Perché si è verificato tutto questo? Per delle regole complicatissime, che solo la scienza di chi vuole rendere più difficile tutto può partorire. Infatti, sia a Ragusa che a Vittoria ci sono stati problemi di interpretazione e di ricorsi alle Commissione di garanzia. A Ragusa con Giuseppe Calabrese, a Vittoria con il ritiro di Cilia, sempre per la questione del tesseramento. Insomma, siamo nell’era del web ma quando ci celebra un congresso politico sembra di ritornare ai tempi di Andreotti, Craxi e Occhetto.
Per capire qualcosa, analizziamo le dichiarazioni ufficiali delle due parti. Gianni Caruano messaggia di prima mattina per dire: «Siamo del Pd e ci rimaniamo, ma non partecipiamo al congresso del Pd. La segreteria Di Falco e la commissione per il congresso non hanno accettato un centinaio di tessere presentate dall’area Cuperlo e dall’area D’Asta facendo saltare le candidature e le liste a sostegno del candidato Cilia». Un messaggio condiviso da Gurrieri e Fiore. Un messaggio che ha fatto il giro di facebook, subito raccolto da Francesco Aiello, il quale commenta: «Staniamoli!».
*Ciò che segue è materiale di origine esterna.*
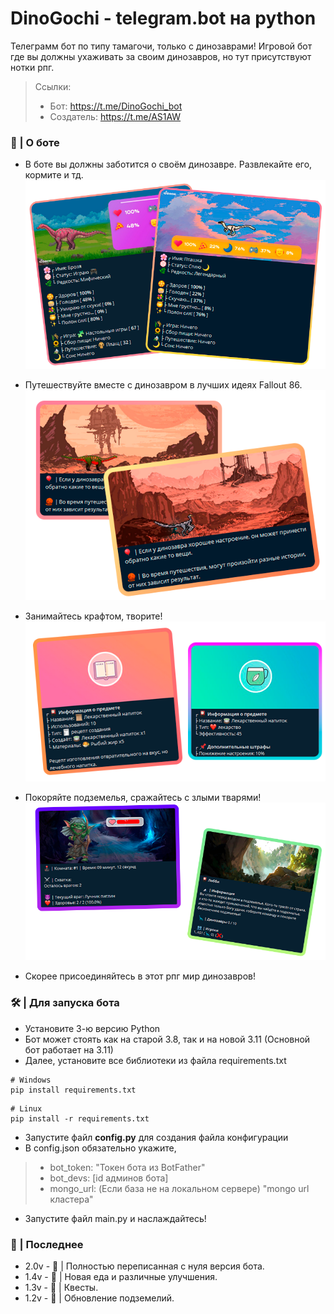 # DinoGochi - telegram.bot на python
Телеграмм бот по типу тамагочи, только с динозаврами!
Игровой бот где вы должны ухаживать за своим динозавров, но тут присутствуют нотки рпг.

 > Ссылки:
 > - Бот: https://t.me/DinoGochi_bot
 > - Создатель: https://t.me/AS1AW

### 🦕 | О боте

- В боте вы должны заботится о своём динозавре. Развлекайте его, кормите и тд.
![Профиль](images/preview/profile_i.png)

- Путешествуйте вместе с динозавром в лучших идеях Fallout 86.
![Профиль](images/preview/journey_i.png)

- Занимайтесь крафтом, творите!
![Крафт](images/preview/craft_i.png)

- Покоряйте подземелья, сражайтесь с злыми тварями!
![Подземелья](images/preview/dungeons_i.png)

- Скорее присоединяйтесь в этот рпг мир динозавров!

### 🛠 | Для запуска бота
- Установите 3-ю версию Python
- Бот может стоять как на старой 3.8, так и на новой 3.11 (Основной бот работает на 3.11)
- Далее, установите все библиотеки из файла requirements.txt
>
    # Windows
    pip install requirements.txt

>
    # Linux
    pip install -r requirements.txt

- Запустите файл **config.py** для создания файла конфигурации
- В config.json обязательно укажите, 
> - bot_token: "Токен бота из BotFather"
> - bot_devs: [id админов бота]
> - mongo_url: (Если база не на локальном сервере) "mongo url кластера"

- Запустите файл main.py и наслаждайтесь!

### 📜 | Последнее

- 2.0v - 🍡 | Полностью переписанная с нуля версия бота.
- 1.4v - 🌭 | Новая еда и различные улучшения.
- 1.3v - 📜 | Квесты.
- 1.2v - 🗻 | Обновление подземелий.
La risposta di Fabio Nicosia e di Salvatore Di Falco è identica: «Alle 12,20 di ieri -dice Nicosia- arrivano Giovanni Raniolo e Piero Gurrieri con due mazzi di tessere, anzi fotocopie di modelli originali, unica grafia e liste intere credo prese dall’elenco telefonico; tra l’altro da parte di chi diceva che questo non doveva essere il partito delle tessere. Queste tessere, in ogni caso potevano essere prese i considerazioni oggi. La stessa commissione provinciale, all’unanimità ha bocciato le tessere fasulle. Questo non significa però che i tesserati non potevano votare. Chiunque può iscriversi al partito un minuto prima della chiusura del seggio e votare. Regole giuste, fatte da chi, come Gurrieri si ispira alla trasparenza. Probabilmente hanno capito che non avevano i numeri per fare vincere un candidato provinciale di Ragusa. Chi vuole la politica delle tessere in fotocopia meglio che non partecipi al congresso».
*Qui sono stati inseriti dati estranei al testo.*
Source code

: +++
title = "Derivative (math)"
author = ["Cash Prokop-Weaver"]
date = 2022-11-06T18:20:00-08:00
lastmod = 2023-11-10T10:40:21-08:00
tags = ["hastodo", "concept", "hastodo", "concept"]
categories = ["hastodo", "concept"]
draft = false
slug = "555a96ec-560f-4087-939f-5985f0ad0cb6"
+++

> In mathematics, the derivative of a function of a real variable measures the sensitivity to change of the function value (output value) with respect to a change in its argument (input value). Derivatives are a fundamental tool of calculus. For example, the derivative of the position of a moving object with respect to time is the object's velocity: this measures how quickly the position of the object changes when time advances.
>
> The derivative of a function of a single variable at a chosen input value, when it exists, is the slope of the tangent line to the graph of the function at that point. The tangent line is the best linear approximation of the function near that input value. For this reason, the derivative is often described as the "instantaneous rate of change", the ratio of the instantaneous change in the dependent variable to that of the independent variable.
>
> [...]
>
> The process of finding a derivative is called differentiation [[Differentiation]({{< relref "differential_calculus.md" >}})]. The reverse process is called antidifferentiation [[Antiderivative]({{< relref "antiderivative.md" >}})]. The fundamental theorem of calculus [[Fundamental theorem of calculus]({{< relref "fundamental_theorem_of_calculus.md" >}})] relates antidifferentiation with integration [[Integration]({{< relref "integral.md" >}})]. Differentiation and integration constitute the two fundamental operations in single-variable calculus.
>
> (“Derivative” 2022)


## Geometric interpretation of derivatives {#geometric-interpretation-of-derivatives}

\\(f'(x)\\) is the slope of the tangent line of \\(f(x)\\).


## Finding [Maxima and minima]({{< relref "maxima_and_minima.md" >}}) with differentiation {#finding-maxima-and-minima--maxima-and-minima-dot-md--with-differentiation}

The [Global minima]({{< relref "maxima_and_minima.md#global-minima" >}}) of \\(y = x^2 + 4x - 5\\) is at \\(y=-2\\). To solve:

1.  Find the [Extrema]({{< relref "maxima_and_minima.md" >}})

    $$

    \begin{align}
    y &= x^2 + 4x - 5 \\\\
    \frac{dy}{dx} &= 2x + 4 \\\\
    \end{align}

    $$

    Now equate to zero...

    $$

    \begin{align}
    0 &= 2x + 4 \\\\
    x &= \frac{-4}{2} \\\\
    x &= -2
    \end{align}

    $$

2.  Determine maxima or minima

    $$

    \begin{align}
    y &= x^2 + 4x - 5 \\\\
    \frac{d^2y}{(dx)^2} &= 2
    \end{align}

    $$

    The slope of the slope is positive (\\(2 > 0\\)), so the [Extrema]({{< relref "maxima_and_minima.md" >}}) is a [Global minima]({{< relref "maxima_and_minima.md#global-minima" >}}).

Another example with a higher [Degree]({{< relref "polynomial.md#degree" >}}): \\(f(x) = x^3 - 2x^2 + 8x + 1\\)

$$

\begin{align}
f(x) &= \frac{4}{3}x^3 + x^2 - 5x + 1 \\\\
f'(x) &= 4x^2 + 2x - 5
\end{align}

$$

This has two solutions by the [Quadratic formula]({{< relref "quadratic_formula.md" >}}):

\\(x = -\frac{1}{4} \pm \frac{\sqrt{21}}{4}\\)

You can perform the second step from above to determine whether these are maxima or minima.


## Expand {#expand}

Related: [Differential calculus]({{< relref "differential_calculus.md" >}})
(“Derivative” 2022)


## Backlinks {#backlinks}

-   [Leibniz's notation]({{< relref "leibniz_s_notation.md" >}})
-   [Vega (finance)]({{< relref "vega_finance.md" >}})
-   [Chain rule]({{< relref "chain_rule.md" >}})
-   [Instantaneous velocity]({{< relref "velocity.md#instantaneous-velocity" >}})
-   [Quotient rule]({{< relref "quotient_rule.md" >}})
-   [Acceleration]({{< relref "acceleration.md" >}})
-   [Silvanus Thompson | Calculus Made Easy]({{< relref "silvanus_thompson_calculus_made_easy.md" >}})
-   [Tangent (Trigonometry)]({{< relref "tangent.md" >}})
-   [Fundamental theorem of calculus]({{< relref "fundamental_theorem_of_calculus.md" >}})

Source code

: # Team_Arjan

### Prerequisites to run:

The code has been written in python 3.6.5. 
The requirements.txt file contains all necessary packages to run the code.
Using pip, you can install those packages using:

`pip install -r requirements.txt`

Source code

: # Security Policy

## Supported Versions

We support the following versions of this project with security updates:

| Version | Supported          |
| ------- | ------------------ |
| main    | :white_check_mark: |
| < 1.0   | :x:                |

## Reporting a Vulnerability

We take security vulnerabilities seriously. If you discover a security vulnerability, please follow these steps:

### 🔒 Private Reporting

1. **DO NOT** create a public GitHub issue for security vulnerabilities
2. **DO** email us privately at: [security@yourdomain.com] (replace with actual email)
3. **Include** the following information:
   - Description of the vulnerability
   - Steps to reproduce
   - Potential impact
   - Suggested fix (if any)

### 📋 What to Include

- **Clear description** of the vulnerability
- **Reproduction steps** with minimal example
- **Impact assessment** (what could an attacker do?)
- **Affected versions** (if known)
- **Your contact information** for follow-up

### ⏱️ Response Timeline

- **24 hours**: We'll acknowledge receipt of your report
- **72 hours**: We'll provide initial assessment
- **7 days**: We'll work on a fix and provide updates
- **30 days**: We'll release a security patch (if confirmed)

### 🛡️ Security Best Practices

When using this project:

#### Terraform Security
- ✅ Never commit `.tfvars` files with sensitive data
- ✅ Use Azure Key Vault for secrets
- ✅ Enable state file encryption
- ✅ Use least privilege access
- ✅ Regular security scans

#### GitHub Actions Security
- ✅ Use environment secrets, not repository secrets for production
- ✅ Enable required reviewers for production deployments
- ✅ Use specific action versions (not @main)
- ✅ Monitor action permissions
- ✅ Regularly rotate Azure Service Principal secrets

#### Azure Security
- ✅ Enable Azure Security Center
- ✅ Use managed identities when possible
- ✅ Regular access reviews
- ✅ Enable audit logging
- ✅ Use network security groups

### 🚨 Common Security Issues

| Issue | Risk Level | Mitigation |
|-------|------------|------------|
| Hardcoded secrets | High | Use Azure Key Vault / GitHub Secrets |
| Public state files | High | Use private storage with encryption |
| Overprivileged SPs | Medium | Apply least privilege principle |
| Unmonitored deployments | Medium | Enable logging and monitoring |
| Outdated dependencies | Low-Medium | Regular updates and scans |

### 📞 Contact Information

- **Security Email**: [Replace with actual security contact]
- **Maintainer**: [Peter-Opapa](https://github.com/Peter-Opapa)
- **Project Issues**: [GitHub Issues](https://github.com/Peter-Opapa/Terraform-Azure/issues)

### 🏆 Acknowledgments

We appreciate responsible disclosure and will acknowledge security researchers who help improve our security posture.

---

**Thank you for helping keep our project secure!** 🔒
In effetti, quanto sostenuto da Fabio Nicosia trova subito riscontro durante le votazioni. Mentre è in corso il dibattito arriva un uomo di sinistra doc, Giuseppe Fiorellini, quello di Azione democratica. Non è del Pd ma vuole iscriversi per votare. E infatti paga la tessera di 15 euro e vota, probabilmente per la cugina Nadia, il cui intervento è stato una vera e salutare scudisciata al volto di una classe dirigente mediocre e votata al sacrificio della sconfitta a tutti i livelli.
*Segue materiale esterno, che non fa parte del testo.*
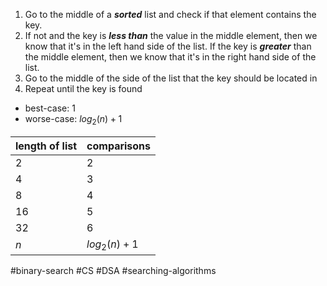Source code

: 1. Go to the middle of a ___sorted___ list and check if that element contains the key.
2. If not and the key is ___less than___ the value in the middle element, then we know that it's in the left hand side of the list. If the key is ___greater___ than the middle element, then we know that it's in the right hand side of the list.
3. Go to the middle of the side of the list that the key should be located in
4. Repeat until the key is found
- best-case: 1
- worse-case: $log_{2}(n)+1$

| length of list | comparisons |
| -------------- | ----------- |
| 2              | 2           |
| 4              | 3           |
| 8              | 4           |
| 16             | 5           |
| 32             | 6           |
| $n$             | $log_{2}(n) + 1$ |
#binary-search #CS #DSA #searching-algorithms 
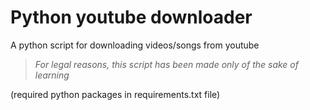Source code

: # Python youtube downloader

A python script for downloading videos/songs from youtube

> _For legal reasons, this script has been made only of the sake of learning_

(required python packages in requirements.txt file)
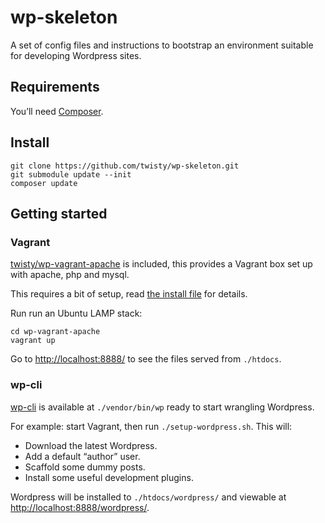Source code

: # wp-skeleton

A set of config files and instructions to bootstrap an environment suitable for developing Wordpress sites.

## Requirements

You’ll need [Composer](http://getcomposer.org/).

## Install

    git clone https://github.com/twisty/wp-skeleton.git  
    git submodule update --init  
    composer update

## Getting started

### Vagrant

[twisty/wp-vagrant-apache](https://github.com/twisty/wp-vagrant-apache) is included, this provides a Vagrant box set up with apache, php and mysql.

This requires a bit of setup, read [the install file](https://github.com/twisty/wp-vagrant-apache/blob/master/INSTALL.md) for details.

Run run an Ubuntu LAMP stack:

    cd wp-vagrant-apache  
    vagrant up

Go to [http://localhost:8888/](http://localhost:8888/) to see the files served from `./htdocs`.

### wp-cli

[wp-cli](http://wp-cli.org/) is available at `./vendor/bin/wp` ready to start wrangling Wordpress.  

For example: start Vagrant, then run `./setup-wordpress.sh`. This will:

* Download the latest Wordpress.
* Add a default “author” user.
* Scaffold some dummy posts.
* Install some useful development plugins.

Wordpress will be installed to `./htdocs/wordpress/` and viewable at [http://localhost:8888/wordpress/](http://localhost:8888/wordpress/).
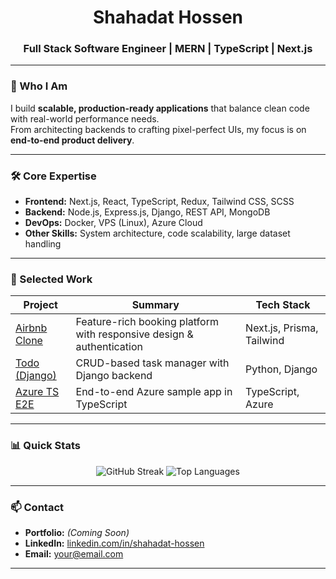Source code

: <!-- Profile README for GitHub -->

<h1 align="center">Shahadat Hossen</h1>
<h3 align="center">Full Stack Software Engineer | MERN | TypeScript | Next.js</h3>

---

### 👤 Who I Am
I build **scalable, production-ready applications** that balance clean code with real-world performance needs.  
From architecting backends to crafting pixel-perfect UIs, my focus is on **end-to-end product delivery**.

---

### 🛠 Core Expertise

- **Frontend:** Next.js, React, TypeScript, Redux, Tailwind CSS, SCSS
- **Backend:** Node.js, Express.js, Django, REST API, MongoDB
- **DevOps:** Docker, VPS (Linux), Azure Cloud
- **Other Skills:** System architecture, code scalability, large dataset handling

---

### 📂 Selected Work

| Project | Summary | Tech Stack |
|---------|---------|------------|
| [Airbnb Clone](https://github.com/shahadat-07/airbnb-clone) | Feature-rich booking platform with responsive design & authentication | Next.js, Prisma, Tailwind |
| [Todo (Django)](https://github.com/shahadat-07/todo_using_django) | CRUD-based task manager with Django backend | Python, Django |
| [Azure TS E2E](https://github.com/shahadat-07/azure-typescript-e2e-apps) | End-to-end Azure sample app in TypeScript | TypeScript, Azure |

---

### 📊 Quick Stats
<p align="center">
  <img src="https://streak-stats.demolab.com?user=shahadat-07&theme=github-dark-blue&hide_border=true" alt="GitHub Streak" />
  <img src="https://github-readme-stats.vercel.app/api/top-langs/?username=shahadat-07&layout=compact&theme=github_dark&hide_border=true" alt="Top Languages" />
</p>

---

### 📫 Contact
- **Portfolio:** *(Coming Soon)*
- **LinkedIn:** [linkedin.com/in/shahadat-hossen](https://www.linkedin.com/in/shahadat-hossen)
- **Email:** [your@email.com](mailto:your@email.com)

---
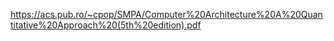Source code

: https://acs.pub.ro/~cpop/SMPA/Computer%20Architecture%20A%20Quantitative%20Approach%20(5th%20edition).pdf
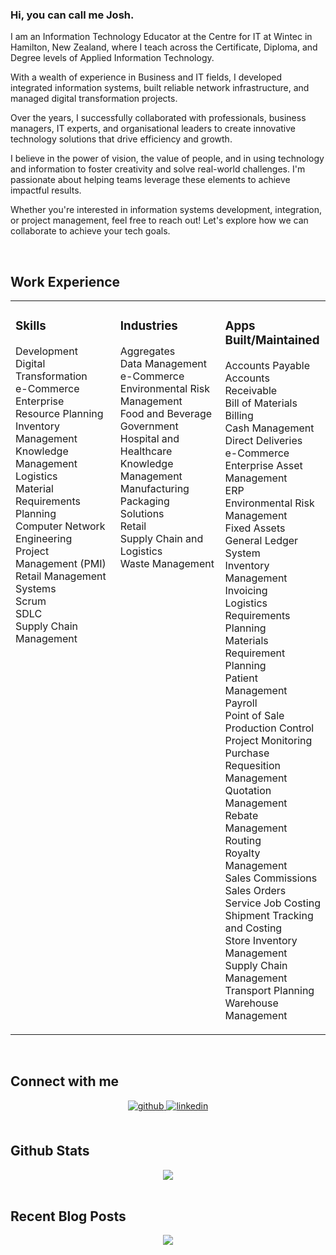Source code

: ### Hi, you can call me Josh.
 
I am an Information Technology Educator at the Centre for IT at Wintec in Hamilton, New Zealand, where I teach across the Certificate, Diploma, and Degree levels of Applied Information Technology.

With a wealth of experience in Business and  IT fields, I developed integrated information systems, built reliable network infrastructure, and managed digital transformation projects. 

Over the years, I successfully collaborated with professionals, business managers, IT experts, and organisational leaders to create innovative technology solutions that drive efficiency and growth.

I believe in the power of vision, the value of people, and in using technology and information to foster creativity and solve real-world challenges. I'm passionate about helping teams leverage these elements to achieve impactful results.

Whether you're interested in information systems development, integration, or project management, feel free to reach out! Let's explore how we can collaborate to achieve your tech goals. 
 
 <br/>  


## Work Experience  
<table><tr><td valign="top" width="33%">



### Skills  
Development  
Digital Transformation  
e-Commerce  
Enterprise Resource Planning  
Inventory Management  
Knowledge Management  
Logistics  
Material Requirements Planning  
Computer Network Engineering  
Project Management (PMI)  
Retail Management Systems  
Scrum  
SDLC  
Supply Chain Management

</td><td valign="top" width="33%">



### Industries  
Aggregates    
Data Management  
e-Commerce  
Environmental Risk Management  
Food and Beverage  
Government  
Hospital and Healthcare  
Knowledge Management  
Manufacturing  
Packaging Solutions  
Retail  
Supply Chain and Logistics  
Waste Management

</td><td valign="top" width="33%">



### Apps Built/Maintained  
Accounts Payable   
Accounts Receivable  
Bill of Materials  
Billing  
Cash Management  
Direct Deliveries  
e-Commerce  
Enterprise Asset Management  
ERP  
Environmental Risk Management  
Fixed Assets  
General Ledger System  
Inventory Management  
Invoicing  
Logistics Requirements Planning  
Materials Requirement Planning  
Patient Management  
Payroll  
Point of Sale  
Production Control  
Project Monitoring  
Purchase Requesition Management  
Quotation Management  
Rebate Management  
Routing  
Royalty Management  
Sales Commissions  
Sales Orders  
Service Job Costing  
Shipment Tracking and Costing  
Store Inventory Management  
Supply Chain Management  
Transport Planning  
Warehouse Management  

</td></tr></table>  

<br/>  


## Connect with me  
<div align="center">
<a href="https://github.com/https://github.com/findabee2/findabee2" target="_blank">
<img src=https://img.shields.io/badge/github-%2324292e.svg?&style=for-the-badge&logo=github&logoColor=white alt=github style="margin-bottom: 5px;" />
</a>
<a href="https://linkedin.com/in/https://www.linkedin.com/in/joshua-a-a85138336/" target="_blank">
<img src=https://img.shields.io/badge/linkedin-%231E77B5.svg?&style=for-the-badge&logo=linkedin&logoColor=white alt=linkedin style="margin-bottom: 5px;" />
</a>  
</div>  
  

<br/>  


## Github Stats  
<div align="center"><img src="https://github-readme-stats.vercel.app/api?username=findabee2&show_icons=true&count_private=true&hide_border=true" align="center" /></div>  

<br/>  


## Recent Blog Posts  
<!-- BLOG-POST-LIST:START -->  

<!-- BLOG-POST-LIST:END -->  

<div align="center">
<img src="https://komarev.com/ghpvc/?username=rishavanand&&style=flat-square" align="center" />
</div>  
  

<br/>  


<br />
In tutti i comuni, escluso Monterosso Almo e Santa Croce Camerina, dove si è votato venerdì, facendo registrare un risultato di parità tra Denaro, D’Asta e Calabrese (3 delegati a testa, con leggera primazia di voti da parte di Calabrese), si voterà fino alle 22,30 di sabato. Poi ci sarà lo spoglio e si sapranno le percentuali dei delegati. Nessuno dei 3 candidati provinciali otterrà il quorum necessario al primo turno, per cui si andrà al ballottaggio. A Vittoria, invece, stando alla situazione descritta, possiamo dire che il successore di Salvatore Di Falco alla segreteria cittadina è Francesco Cannizzo, di professione musicista. Sarà l’uomo giusto per fare vibrare, pulsare e cantare questo partito dall’ugola stonata?

Un partito, ci sia consentito dirlo, che per come fa politica all’esterno e all’interno, continua a essere il il migliore elettore del centrodestra. Il Pd defenestrò Romano Prodi da premier del governo ancora prima che Berlusconi «comprasse» un parlamentare del centrosinistra; il Pd ha fatto vincere Berlusconi negli ultimi 19 anni, il Pd consegnò il Paese al governo Monti e delle tasse; il Pd ha bocciato Prodi alla presidenza della Repubblica; il Pd sta facendo di tutto per uscire lacerato da questi congressi e riconsegnare l’Italia al caos e all’anarchia. Però si definisce sempre il più grande partito d’Italia. Chi si accontenta gode. Non di certo gli italiani.